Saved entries
----
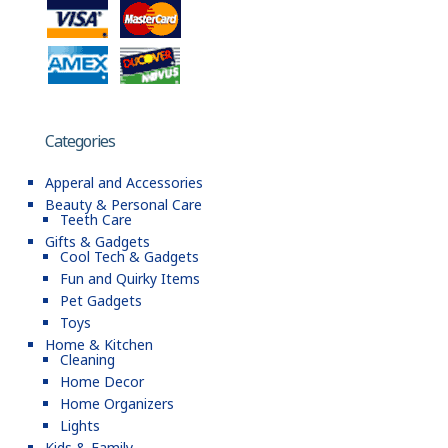
Categories
Apperal and Accessories
Beauty & Personal Care
Teeth Care
Gifts & Gadgets
Cool Tech & Gadgets
Fun and Quirky Items
Pet Gadgets
Toys
Home & Kitchen
Cleaning
Home Decor
Home Organizers
Lights
Kids & Family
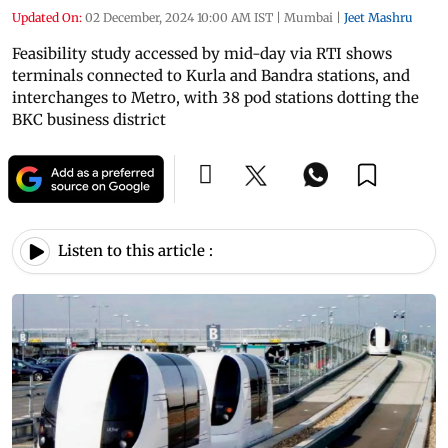
Updated On:
02 December, 2024 10:00 AM IST
|
Mumbai
|
Jeet Mashru
Feasibility study accessed by mid-day via RTI shows
terminals connected to Kurla and Bandra stations, and
interchanges to Metro, with 38 pod stations dotting the
BKC business district
Listen to this article :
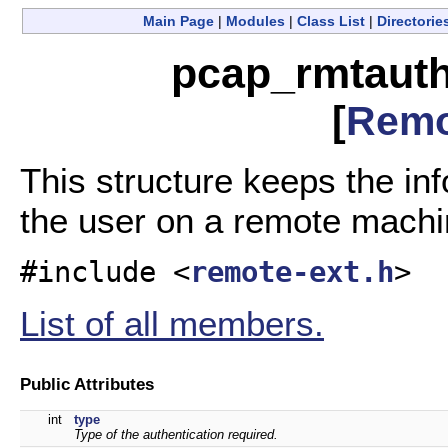
Main Page
|
Modules
|
Class List
|
Directorie
pcap_rmtauth
[
Remo
This structure keeps the in
the user on a remote mach
#include <
remote-ext.h
>
List of all members.
Public Attributes
int
type
Type of the authentication required.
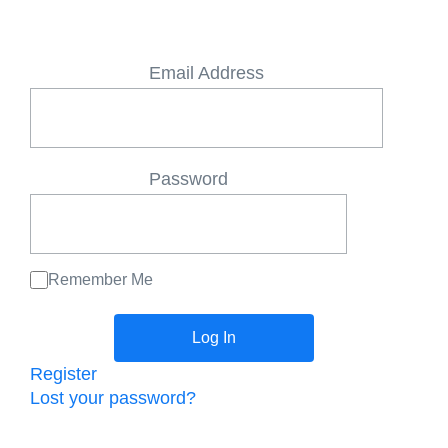
Email Address
Password
Remember Me
Register
Lost your password?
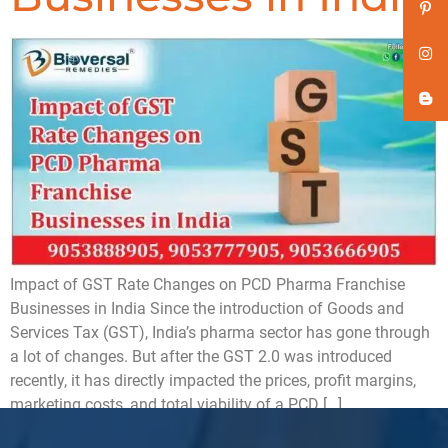
Impact of GST Rate Changes on PCD Pharma Franchise
Businesses in India Since the introduction of Goods and
Services Tax (GST), India’s pharma sector has gone through
a lot of changes. But after the GST 2.0 was introduced
recently, it has directly impacted the prices, profit margins,
marketing costs, and total viability of a PCD […]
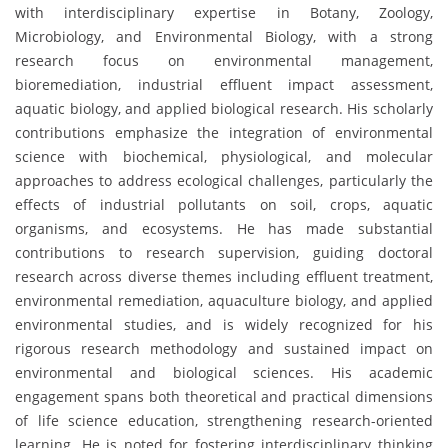
with interdisciplinary expertise in Botany, Zoology,
Microbiology, and Environmental Biology, with a strong
research focus on environmental management,
bioremediation, industrial effluent impact assessment,
aquatic biology, and applied biological research. His scholarly
contributions emphasize the integration of environmental
science with biochemical, physiological, and molecular
approaches to address ecological challenges, particularly the
effects of industrial pollutants on soil, crops, aquatic
organisms, and ecosystems. He has made substantial
contributions to research supervision, guiding doctoral
research across diverse themes including effluent treatment,
environmental remediation, aquaculture biology, and applied
environmental studies, and is widely recognized for his
rigorous research methodology and sustained impact on
environmental and biological sciences. His academic
engagement spans both theoretical and practical dimensions
of life science education, strengthening research-oriented
learning. He is noted for fostering interdisciplinary thinking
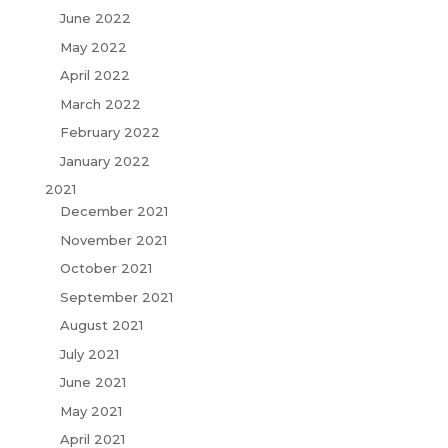
June 2022
May 2022
April 2022
March 2022
February 2022
January 2022
2021
December 2021
November 2021
October 2021
September 2021
August 2021
July 2021
June 2021
May 2021
April 2021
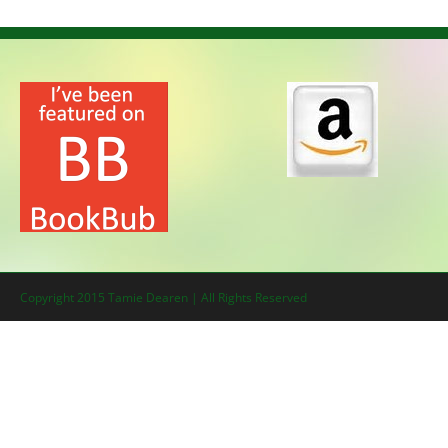
Copyright 2015 Tamie Dearen | All Rights Reserved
----
Copy out each line of the data where the string "research" appears.

__Exercise answer__:
research focus on environmental management,
aquatic biology, and applied biological research. His scholarly
contributions to research supervision, guiding doctoral
research across diverse themes including effluent treatment,
rigorous research methodology and sustained impact on
of life science education, strengthening research-oriented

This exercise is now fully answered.